Ekolojik, toplumsal ve ekonomik kriz silsileleri içerisinde bulunduğumuz hepimiz için vakıadır. Bütün krizler gibi, her ne kadar içinde yaşadığımız toplumsallık biçimi, yani kapitalizm krizi sürdürülebilir kılma yönünde bir eğilim geliştirmiş olsa da, bu kriz de yarattığı bütün hasar, yoksulluk ve yıkımın yanı sıra bir meydan okumadır. Daha doğrusu burada benim teklifim bu krizi bir meydan okuma, yani canlının yaratıcı bir şekilde karşılık vermesi gereken bir sorunlar demeti ya da sorunsal olarak görmek. İnsan ve insan olmayanların, canlı ve cansızların karmaşık, çatışmalı ve simetrik olmayan işbirliğince üretilen gerçekliğimizin gelip çattığı bir sınır ve bu sınırı aşıp başka bir gerçekliği üretmemizi muştulayan bir gösterge olarak. Öznellik kavramını, bu krizi düşünebileceğimiz bir mendirek, bir kilit taşı olarak işe koşacağım bu yazımda. İlhamım kuşkusuz Gilles Deleuze ile Félix Guattari ve Rosi Braidotti. Deleuze ve Guattari bize öznelliğin üretiminin analizine ve yaratıcı bir şekilde başka öznelliklerin yaratılma imkânına, hatta gerekliliğine dair muazzam bir felsefi ontoloji verdiler. Şahsen bütün özgün katkılarıyla birlikte, bu tartışma açısından Rosi Braidotti’yi de bu felsefi ontolojiyi ve problemlerini üstlenen, sürdüren, genişleten bir filozof olarak okuyacağım. Öznellik kavramını, şimdilik şu basit ve belki de nominal yanıyla tanımlayalım: dünyayı üretirken kendini üreten çokluğun, algılama, duyumsama ve ifade tarzlarından oluşan bir küme, bu tarzları bir-arada-ören bir düzenleme. Bu terk edilmesi mümkün tanımı iki yönde açacağım: bir yandan benim “jeodinamik yaklaşım” dediğim, zuhur eden “şeyleri”, onları önceleyen heterojen unsur, kuvvet ve süreçlerden itibaren düşünen gerçekçi bir yaklaşım açısından öznelliğin üretimi/oluşumu ne demek onu tartışacağım. Diğer yandan da, mevcut kriz(ler)e yanıt verebilecek yeni öznelliklerin yaratımı için belli başlangıç noktaları oluşturmayı deneyeceğim.

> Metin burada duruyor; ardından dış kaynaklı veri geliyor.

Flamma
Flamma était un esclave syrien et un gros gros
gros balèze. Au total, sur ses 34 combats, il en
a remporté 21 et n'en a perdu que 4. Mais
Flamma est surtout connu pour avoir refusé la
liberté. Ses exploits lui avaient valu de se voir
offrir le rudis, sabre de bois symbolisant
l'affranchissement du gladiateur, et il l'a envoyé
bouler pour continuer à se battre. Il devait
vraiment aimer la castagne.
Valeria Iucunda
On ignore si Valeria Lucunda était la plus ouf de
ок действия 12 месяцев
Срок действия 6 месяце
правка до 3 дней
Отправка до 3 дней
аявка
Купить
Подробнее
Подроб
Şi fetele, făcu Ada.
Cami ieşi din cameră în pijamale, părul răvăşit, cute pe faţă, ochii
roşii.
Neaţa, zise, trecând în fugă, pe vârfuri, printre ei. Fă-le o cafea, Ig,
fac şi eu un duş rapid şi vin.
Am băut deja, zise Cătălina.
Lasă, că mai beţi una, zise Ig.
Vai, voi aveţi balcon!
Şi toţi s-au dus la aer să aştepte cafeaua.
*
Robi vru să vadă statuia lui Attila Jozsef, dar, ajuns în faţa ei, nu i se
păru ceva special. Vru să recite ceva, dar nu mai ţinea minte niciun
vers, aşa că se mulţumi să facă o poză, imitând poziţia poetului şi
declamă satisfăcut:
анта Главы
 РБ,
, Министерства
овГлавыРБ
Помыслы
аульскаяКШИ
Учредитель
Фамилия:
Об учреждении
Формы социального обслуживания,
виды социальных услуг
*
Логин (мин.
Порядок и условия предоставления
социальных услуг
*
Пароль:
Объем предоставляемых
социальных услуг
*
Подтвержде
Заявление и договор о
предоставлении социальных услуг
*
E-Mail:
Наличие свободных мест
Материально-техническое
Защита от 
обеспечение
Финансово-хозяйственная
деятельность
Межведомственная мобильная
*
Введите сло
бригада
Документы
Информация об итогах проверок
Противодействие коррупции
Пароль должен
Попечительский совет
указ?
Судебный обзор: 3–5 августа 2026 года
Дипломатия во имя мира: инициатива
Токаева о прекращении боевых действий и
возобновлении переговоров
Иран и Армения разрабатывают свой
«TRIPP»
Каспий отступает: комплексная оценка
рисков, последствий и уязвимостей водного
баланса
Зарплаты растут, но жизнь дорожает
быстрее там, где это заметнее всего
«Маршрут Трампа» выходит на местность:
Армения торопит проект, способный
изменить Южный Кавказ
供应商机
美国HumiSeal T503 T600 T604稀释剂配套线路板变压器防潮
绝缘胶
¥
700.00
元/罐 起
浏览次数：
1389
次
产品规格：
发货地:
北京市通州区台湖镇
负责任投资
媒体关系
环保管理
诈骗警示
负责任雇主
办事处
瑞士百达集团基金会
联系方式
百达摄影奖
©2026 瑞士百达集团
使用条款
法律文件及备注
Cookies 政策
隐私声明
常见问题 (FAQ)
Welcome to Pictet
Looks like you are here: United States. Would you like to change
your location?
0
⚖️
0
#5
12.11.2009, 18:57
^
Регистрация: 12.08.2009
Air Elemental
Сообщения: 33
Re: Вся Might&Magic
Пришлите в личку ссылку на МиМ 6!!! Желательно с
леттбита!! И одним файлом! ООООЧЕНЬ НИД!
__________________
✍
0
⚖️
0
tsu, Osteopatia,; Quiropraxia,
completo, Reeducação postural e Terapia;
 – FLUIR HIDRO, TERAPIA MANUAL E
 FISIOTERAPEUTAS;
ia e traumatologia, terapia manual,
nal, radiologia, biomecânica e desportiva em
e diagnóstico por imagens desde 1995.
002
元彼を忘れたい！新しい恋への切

Jeodinamik Yaklaşım Üzerine

Jeodinamik yeryüzünde dağların, dağ silsilerinin, havzaların, kayaçların oluşumu gibi uzun erimli ya da deprem gibi kısa erimli sürelerde meydana gelen, çeşitli jeolojik kuvvetlerin, katmanların ve unsurların iç içe geçtiği zuhur (emergent) süreçlerini inceleyen bir bilimdir. Burada jeodinamiği bir metafor haline getirmeksizin temel fikrini koruyarak kullanıyorum: çoklu unsurlar, çoklu etkiler, çoklu süreçler, iç içe geçme ve zuhur. Bu temel mefhumlar dahilinde önerdiğim şey bizzat insan öznelliğini, kozmik bir jeodinamik süreç olarak yeniden tasavvur etmek. Fakat bu tasavvur herhangi bir bilgi iddiasına yahut bilimsellik halesine atıfta bulunmaz. Yani jeodinamiğin modus operandisine dair mefhumları elimizde tutmakla birlikte, ondan her türlü bilimci-bilgici iddiayı elemeliyiz. Zira jeodinamik model veya yaklaşım, politika felsefesinin bir yardımcı operatörü haline gelecekse, bu ancak onun kesinlik iddiası barındırmaması vasıtasıyla olur. Çünkü amacımız, herhangi bir öznellik oluşumunun hakikatini ifşa etmek (bu hakikat ister öz ister ilişki olarak algılansın) değil, tam aksine, başka mümkün özneleşme biçimlerinin kolektif icat ve icrası için estetik bir güzergâh açmaktır.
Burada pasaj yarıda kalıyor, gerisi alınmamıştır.